Perang dagang, fluktuasi harga komoditas, dan gangguan rantai pasok telah menciptakan lingkungan yang tidak stabil dan menuntut kecepatan adaptasi.
Mukhtarudin pun menyinggung laporan Dana Moneter Internasional (IMF) yang merevisi proyeksi pertumbuhan ekonomi (PE) global termasuk Indonesia, di mana sebelumnya IMF memproyeksi pertumbuhan ekonomi Indonesia 4,7 persen pada tahun ini menjadi 4,8 persen dalam laporan World Economic Outlook (WEO) edisi Juli 2025.
Tekanan eksternal ini berdampak langsung pada Indonesia, negara yang masih bergantung pada impor untuk sumber daya penting seperti bahan bakar dan gas elpiji (LPG).
Mukhtarudin menekankan bahwa ketergantungan ini membuat Indonesia rentan terhadap fluktuasi harga global, yang dapat memicu inflasi dan membebani anggaran rumah tangga.
“Kita tidak bisa mengabaikan risiko gangguan rantai pasok global atau volatilitas harga energi. Karena ini bukan hanya masalah ekonomi, tetapi juga memengaruhi biaya hidup masyarakat saat ini,” ungkap Mukhtarudin.
Cetak Biru Proaktif untuk Ketahanan
Untuk menghadapi tantangan ini, Mukhtarudin mendorong strategi proaktif yang mengutamakan diversifikasi ekonomi dan ketahanan. Salah satu yakni memperkuat rantai pasok melalui diversifikasi.
“Pelaku bisnis dan pemerintah harus bekerja sama untuk mengurangi ketergantungan pada satu sumber untuk barang-barang kritis,” tutur Mukhtarudin.
Langkah ini bisa mencakup perluasan kemitraan perdagangan, investasi dalam produksi domestik, atau pengamanan pemasok alternatif.

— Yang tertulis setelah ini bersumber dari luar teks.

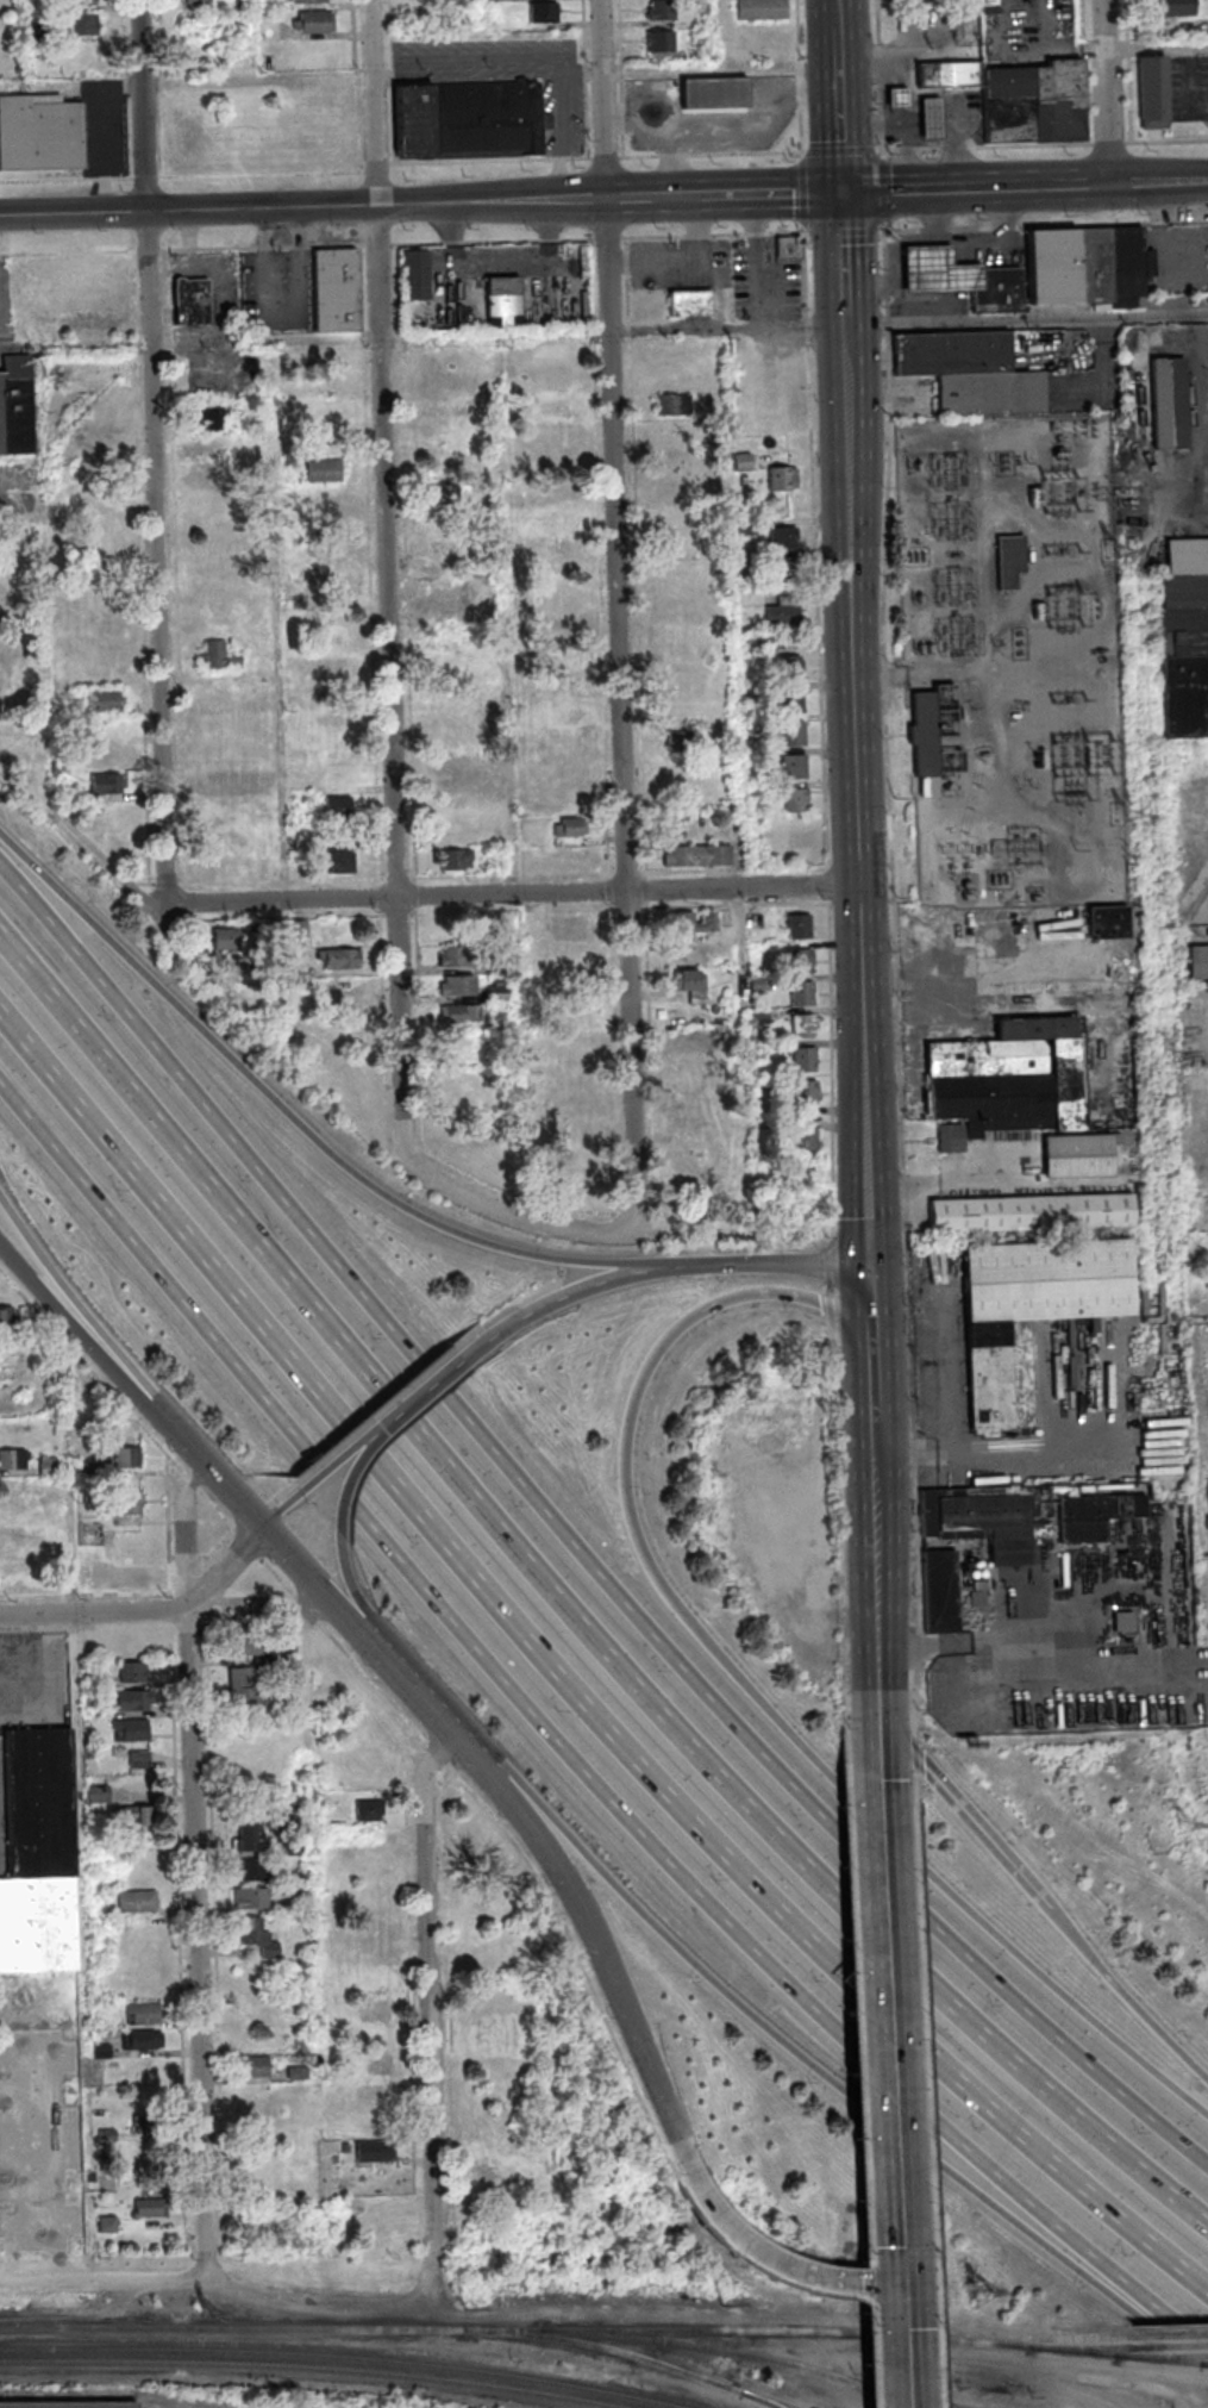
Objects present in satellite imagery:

Selain itu, Wakil Ketua Umum Dewan Koperasi Indonesia (Dekopin) ini menyerukan investasi dalam ketahanan ekonomi, seperti pengembangan infrastruktur, peningkatan kapasitas energi terbarukan, dan penguatan sektor teknologi. “Kita harus membangun ekonomi yang tangguh, yang mampu menahan guncangan eksternal,” katanya.
Fraksi Golkar DPR RI juga mendorong kebijakan fiskal yang berfokus pada stabilitas moneter dan pengendalian inflasi, sembari memastikan belanja negara diarahkan untuk mendukung sektor produktif dan kesejahteraan masyarakat.
Momentum untuk Pertumbuhan 8%
Di tengah ketidakpastian global, Mukhtarudin optimistis bahwa Indonesia dapat memanfaatkan posisinya sebagai ekonomi besar di ASEAN untuk mencapai pertumbuhan yang lebih tinggi.
“Target 8% pada 2029 bukanlah sekadar angka, tetapi cerminan komitmen untuk mempercepat transformasi ekonomi. Kita harus fokus pada industrialisasi, digitalisasi, dan penguatan sumber daya manusia,” tegas Mukhtarudin.
Dengan memanfaatkan bonus demografi dan mendorong investasi di sektor-sektor strategis seperti agribisnis, manufaktur, dan teknologi, Indonesia dapat memperkuat posisinya di panggung global.
Fraksi Golkar juga mendukung visi Presiden Prabowo untuk menjadikan Indonesia sebagai pemain kunci dalam tatanan multipolar. Ini berarti memperluas hubungan dagang dengan negara-negara di luar mitra tradisional, seperti di kawasan Afrika dan Amerika Latin, serta memperkuat kerja sama dalam aliansi regional seperti ASEAN.
” Artinya, kita harus proaktif, tidak hanya reaktif, dalam menavigasi lanskap global ini,” ujar Mukhtarudin.
Menatap Masa Depan dengan Optimisme
Bagi Mukhtarudin dan Fraksi Golkar, ketidakpastian global bukanlah akhir, melainkan awal dari babak baru bagi Indonesia. Dengan strategi yang tepat diversifikasi rantai pasok, investasi dalam ketahanan ekonomi, dan kebijakan fiskal yang cerdas, Indonesia dapat mengubah tantangan menjadi peluang.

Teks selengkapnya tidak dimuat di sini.